Search code examples
mongodbreal-timeanalytics

How can I efficiently use MongoDB to create real-time analytics with pivots?


So I'm getting a ton of data continuously that's getting put into a processedData collection. The data looks like:

{
    date: "2011-12-4",
    time: 2243,
    gender: {
        males: 1231,
        females: 322
    },
    age: 32
}

So I'll get lots and lots of data objects like this continually. I want to be able to see all "males" that are above 40 years old. This is not an efficient query it seems because of the sheer size of the data.

Any tips?


Solution

  • Generally speaking, you can't.

    However, there may be some shortcuts, depending on actual requirements. Do you want to count 'males above 40' across all dataset, or just one day?

    1 day: split your data into daily collections (processedData-20111121, ...), this will help your queries. Also you can cache results of such query.

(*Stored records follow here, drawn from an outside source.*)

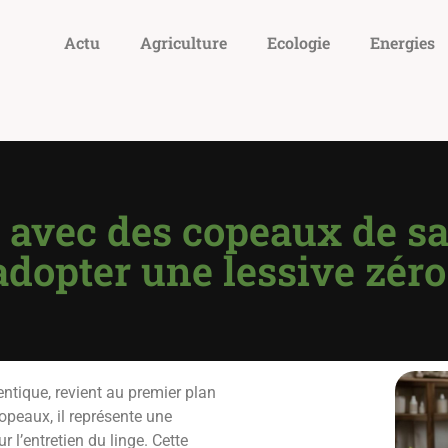
Actu
Agriculture
Ecologie
Energies
 avec des copeaux de sa
opter une lessive zéro
entique, revient au premier plan
peaux, il représente une
r l’entretien du linge. Cette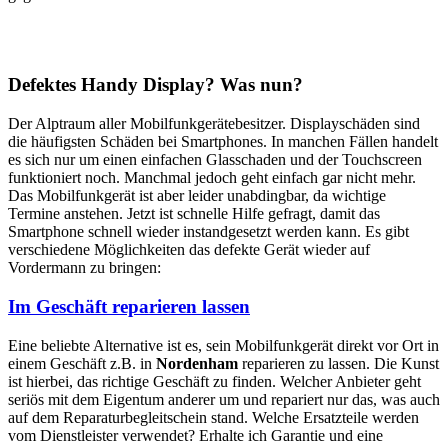
Defektes Handy Display? Was nun?
Der Alptraum aller Mobilfunkgerätebesitzer. Displayschäden sind
die häufigsten Schäden bei Smartphones. In manchen Fällen handelt
es sich nur um einen einfachen Glasschaden und der Touchscreen
funktioniert noch. Manchmal jedoch geht einfach gar nicht mehr.
Das Mobilfunkgerät ist aber leider unabdingbar, da wichtige
Termine anstehen. Jetzt ist schnelle Hilfe gefragt, damit das
Smartphone schnell wieder instandgesetzt werden kann. Es gibt
verschiedene Möglichkeiten das defekte Gerät wieder auf
Vordermann zu bringen:
Im Geschäft reparieren lassen
Eine beliebte Alternative ist es, sein Mobilfunkgerät direkt vor Ort in
einem Geschäft z.B. in
Nordenham
reparieren zu lassen. Die Kunst
ist hierbei, das richtige Geschäft zu finden. Welcher Anbieter geht
seriös mit dem Eigentum anderer um und repariert nur das, was auch
auf dem Reparaturbegleitschein stand. Welche Ersatzteile werden
vom Dienstleister verwendet? Erhalte ich Garantie und eine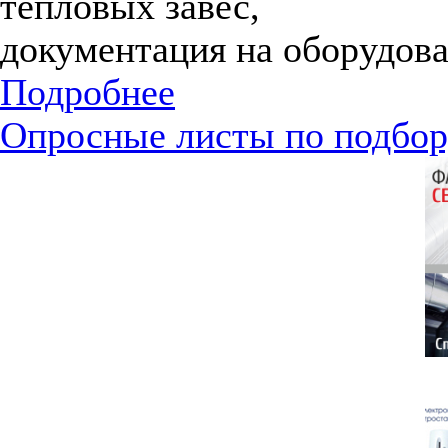
тепловых завес,
документация на оборудова
Подробнее
Опросные листы по подбор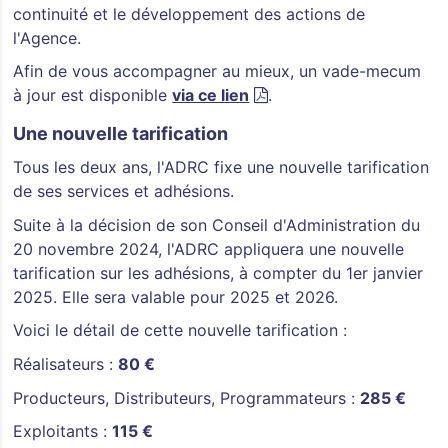
continuité et le développement des actions de
l'Agence.
Afin de vous accompagner au mieux, un vade-mecum
à jour est disponible
via ce lien
.
Une nouvelle tarification
Tous les deux ans, l'ADRC fixe une nouvelle tarification
de ses services et adhésions.
Suite à la décision de son Conseil d'Administration du
20 novembre 2024, l'ADRC appliquera une nouvelle
tarification sur les adhésions, à compter du 1er janvier
2025. Elle sera valable pour 2025 et 2026.
Voici le détail de cette nouvelle tarification :
Réalisateurs :
80 €
Producteurs, Distributeurs, Programmateurs :
285 €
Exploitants :
115 €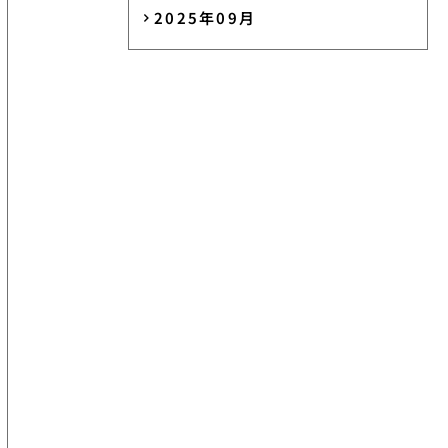
2025年09月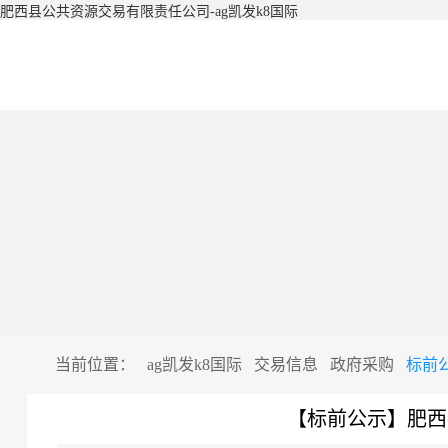
肥西县公共资源交易有限责任公司-ag凯发k8国际
当前位置：
ag凯发k8国际
交易信息
政府采购
标前
【标前公示】肥西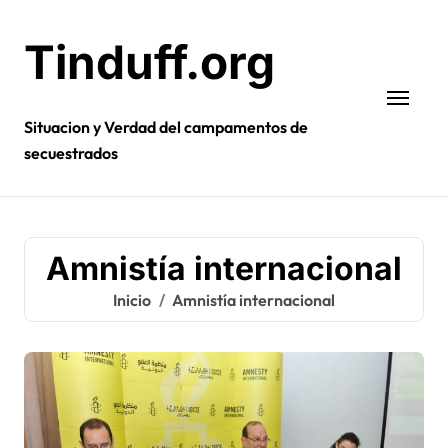
Ir
al
Tinduff.org
contenido
Situacion y Verdad del campamentos de
secuestrados
Amnistía internacional
Inicio
Amnistía internacional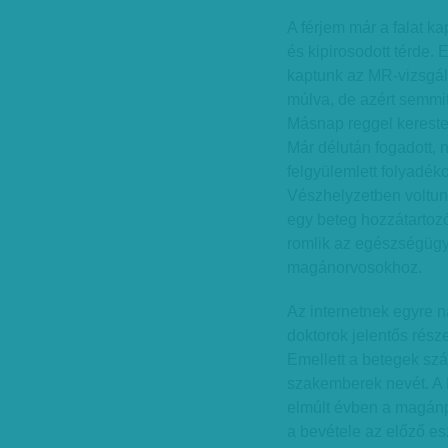
A férjem már a falat k
és kipirosodott térde.
kaptunk az MR-vizsgála
múlva, de azért semmit
Másnap reggel kerest
Már délután fogadott, n
felgyülemlett folyadék
Vészhelyzetben voltunk
egy beteg hozzátartoz
romlik az egészségügyi
magánorvosokhoz.
Az internetnek egyre 
doktorok jelentős rész
Emellett a betegek sz
szakemberek nevét. A 
elmúlt évben a magánp
a bevétele az előző e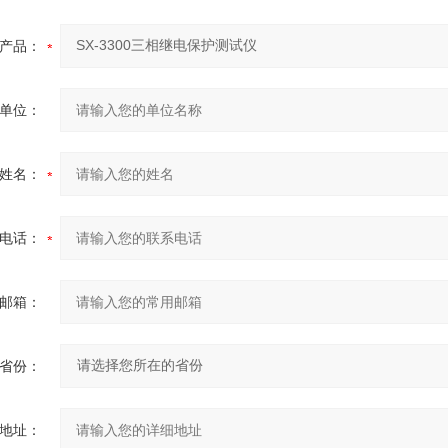
产品：
单位：
姓名：
电话：
邮箱：
省份：
地址：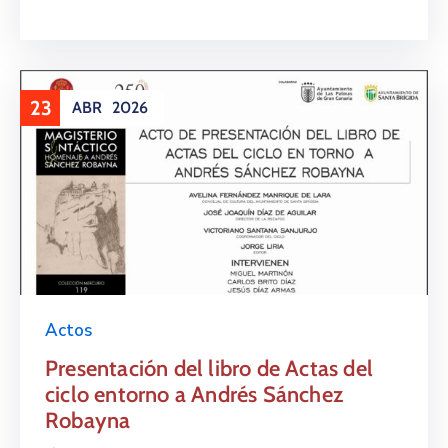
23
ABR
2026
Actos
Presentación del libro de Actas del
ciclo entorno a Andrés Sánchez
Robayna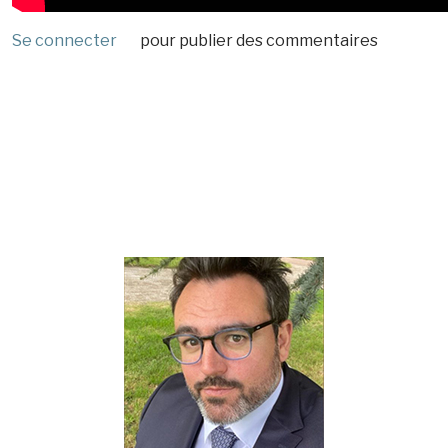
Se connecter
pour publier des commentaires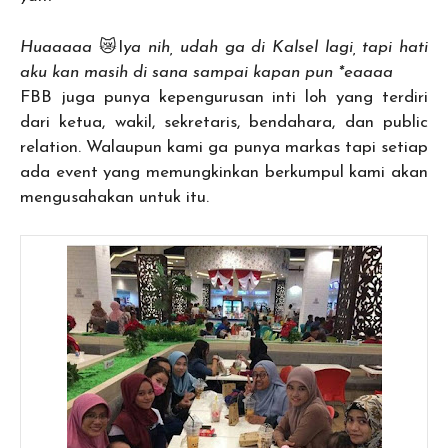
Huaaaaa
😿I
ya nih, udah ga di Kalsel lagi, tapi hati
aku kan masih di sana sampai kapan pun *eaaaa
FBB juga punya kepengurusan inti loh yang terdiri
dari ketua, wakil, sekretaris, bendahara, dan public
relation. Walaupun kami ga punya markas tapi setiap
ada event yang memungkinkan berkumpul kami akan
mengusahakan untuk itu.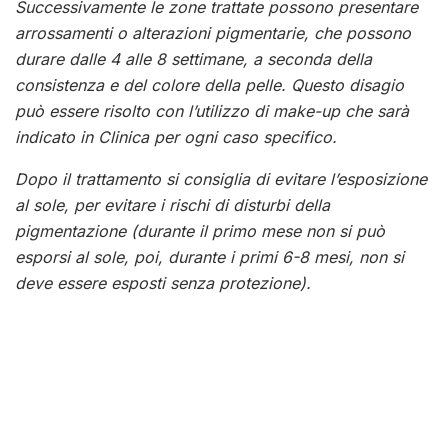
Successivamente le zone trattate possono presentare
arrossamenti o alterazioni pigmentarie, che possono
durare dalle 4 alle 8 settimane, a seconda della
consistenza e del colore della pelle. Questo disagio
può essere risolto con l’utilizzo di make-up che sarà
indicato in Clinica per ogni caso specifico.
Dopo il trattamento si consiglia di evitare l’esposizione
al sole, per evitare i rischi di disturbi della
pigmentazione (durante il primo mese non si può
esporsi al sole, poi, durante i primi 6-8 mesi, non si
deve essere esposti senza protezione).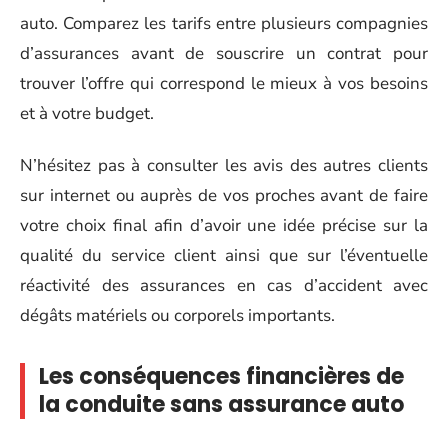
auto. Comparez les tarifs entre plusieurs compagnies
d’assurances avant de souscrire un contrat pour
trouver l’offre qui correspond le mieux à vos besoins
et à votre budget.
N’hésitez pas à consulter les avis des autres clients
sur internet ou auprès de vos proches avant de faire
votre choix final afin d’avoir une idée précise sur la
qualité du service client ainsi que sur l’éventuelle
réactivité des assurances en cas d’accident avec
dégâts matériels ou corporels importants.
Les conséquences financières de
la conduite sans assurance auto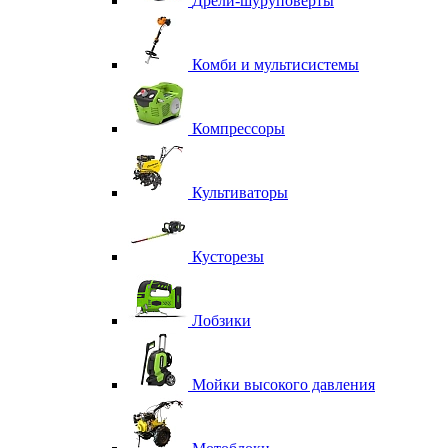
Дрели-шуруповерты
Комби и мультисистемы
Компрессоры
Культиваторы
Кусторезы
Лобзики
Мойки высокого давления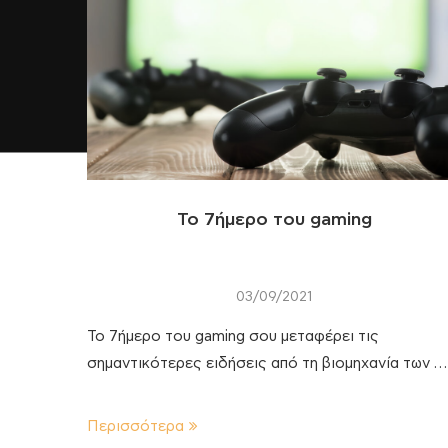
To 7ήμερο του gaming
03/09/2021
Το 7ήμερο του gaming σου μεταφέρει τις
σημαντικότερες ειδήσεις από τη βιομηχανία των …
Περισσότερα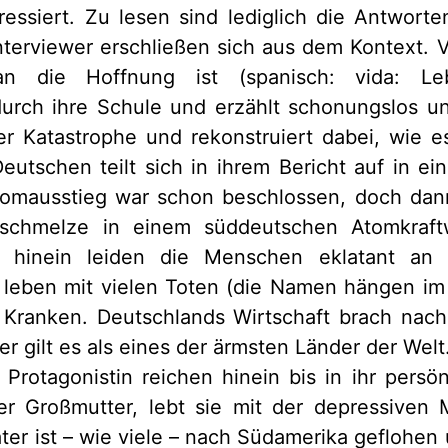
ressiert. Zu lesen sind lediglich die Antworte
nterviewer erschließen sich aus dem Kontext.
n die Hoffnung ist (spanisch: vida: Le
urch ihre Schule und erzählt schonungslos u
r Katastrophe und rekonstruiert dabei, wie
utschen teilt sich in ihrem Bericht auf in ei
tomausstieg war schon beschlossen, doch dan
schmelze in einem süddeutschen Atomkraftw
t hinein leiden die Menschen eklatant an
e leben mit vielen Toten (die Namen hängen im
 Kranken. Deutschlands Wirtschaft brach nach
r gilt es als eines der ärmsten Länder der Welt
 Protagonistin reichen hinein bis in ihr persön
r Großmutter, lebt sie mit der depressiven M
ater ist – wie viele – nach Südamerika geflohen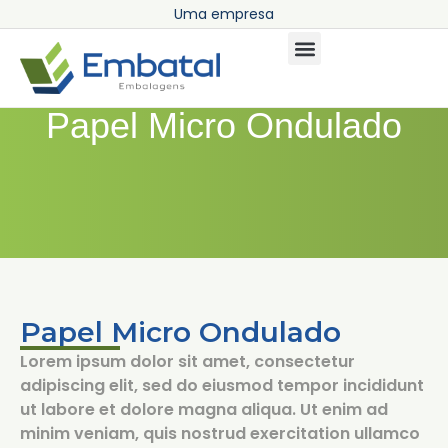
U
m
a
e
m
p
r
e
s
a
Papel Micro Ondulado
Papel Micro Ondulado
Lorem ipsum dolor sit amet, consectetur
adipiscing elit, sed do eiusmod tempor incididunt
ut labore et dolore magna aliqua. Ut enim ad
minim veniam, quis nostrud exercitation ullamco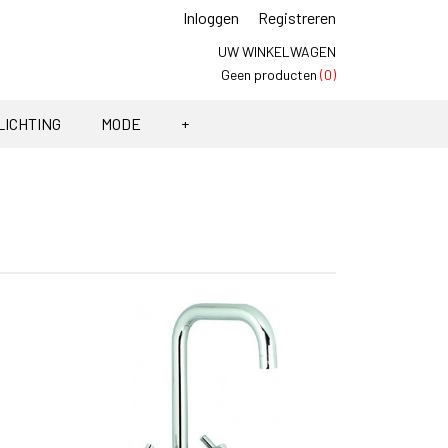
Inloggen
Registreren
UW WINKELWAGEN
Geen producten
(0)
LICHTING
MODE
+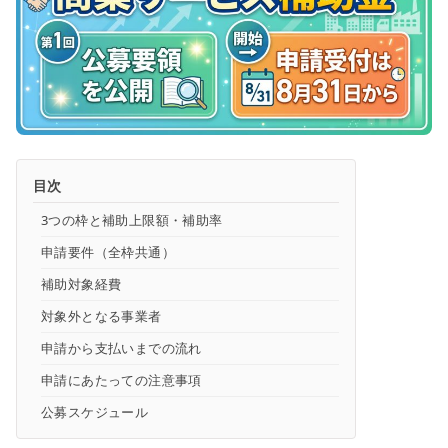
目次
3つの枠と補助上限額・補助率
申請要件（全枠共通）
補助対象経費
対象外となる事業者
申請から支払いまでの流れ
申請にあたっての注意事項
公募スケジュール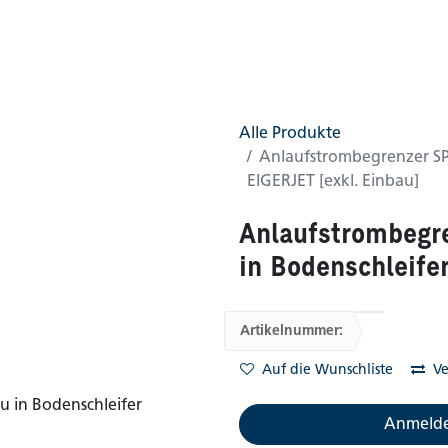
0
AGB
Shop
(0 gefunden)
Alle Produkte
Anlaufstrombegrenzer SP
EIGERJET [exkl. Einbau]
Anlaufstrombegr
in Bodenschleife
Artikelnummer:
Auf die Wunschliste
Ve
Anmelde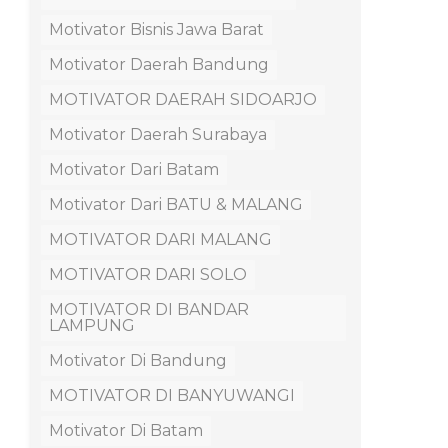
Motivator Bisnis Jawa Barat
Motivator Daerah Bandung
MOTIVATOR DAERAH SIDOARJO
Motivator Daerah Surabaya
Motivator Dari Batam
Motivator Dari BATU & MALANG
MOTIVATOR DARI MALANG
MOTIVATOR DARI SOLO
MOTIVATOR DI BANDAR
LAMPUNG
Motivator Di Bandung
MOTIVATOR DI BANYUWANGI
Motivator Di Batam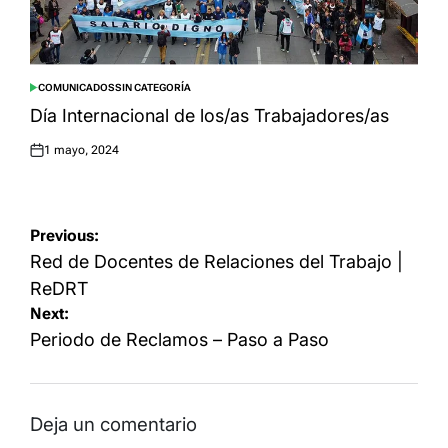
COMUNICADOS
SIN CATEGORÍA
POSTED
IN
Día Internacional de los/as Trabajadores/as
1 mayo, 2024
Posted
on
Navegación
Previous:
de
Red de Docentes de Relaciones del Trabajo |
entradas
ReDRT
Next:
Periodo de Reclamos – Paso a Paso
Deja un comentario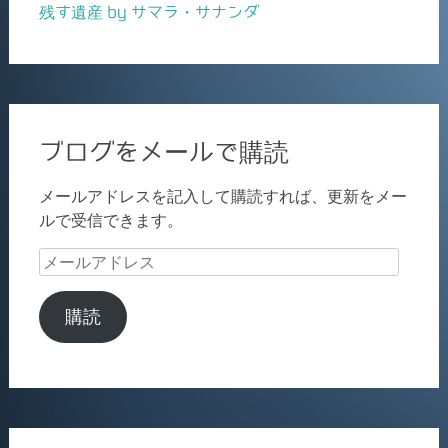
残す遺産 by サマラ・サナンダ
ブログをメールで購読
メールアドレスを記入して購読すれば、更新をメー
ルで受信できます。
メ
ー
ル
購読
ア
ド
レ
ス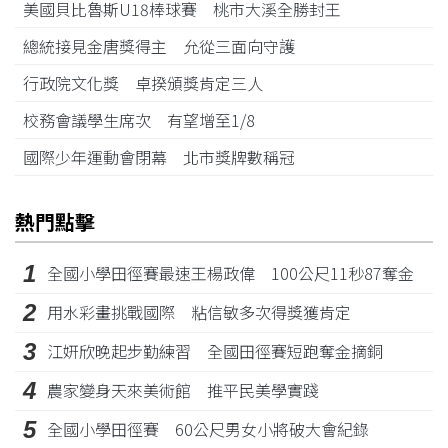
美國貝比魯斯U18棒球賽 桃市大溪全勝封王
總統接見金唐獎得主 允從三面向守護
行政院文化獎 卓揆頒獎肯定三人
校務會議學生席次 有望增至1/8
國際少年運動會閉幕 北市獎牌數稱冠
熱門點擊
1
全國小學田徑賽最速王楊政偉 100公尺11秒87奪金
2
用水彩畫挑戰國際 粘信敏多次得獎獲肯定
3
江姸欣晚起步勤練習 全國田徑賽短跑奪金摘銅
4
農家變身天來美術館 推平民美學實踐
5
全國小學田徑賽 60公尺男女小將破大會紀錄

    whole dataset: pre-aggregate data. That is, upon insertion of new data entry, do something like this:

    db.preaggregated.update({_id : 'male_40'},
         {$set : {gender : 'm', age : 40}, $inc : {count : 1231}},
         true);
    

    Similarly, if you know all your queries beforehand, you can just precalculate them (and not keep raw data).

    It also depends on how you define "real-time" and how big a query load you will have. In some cases it is ok to just fire ad-hoc map-reduces.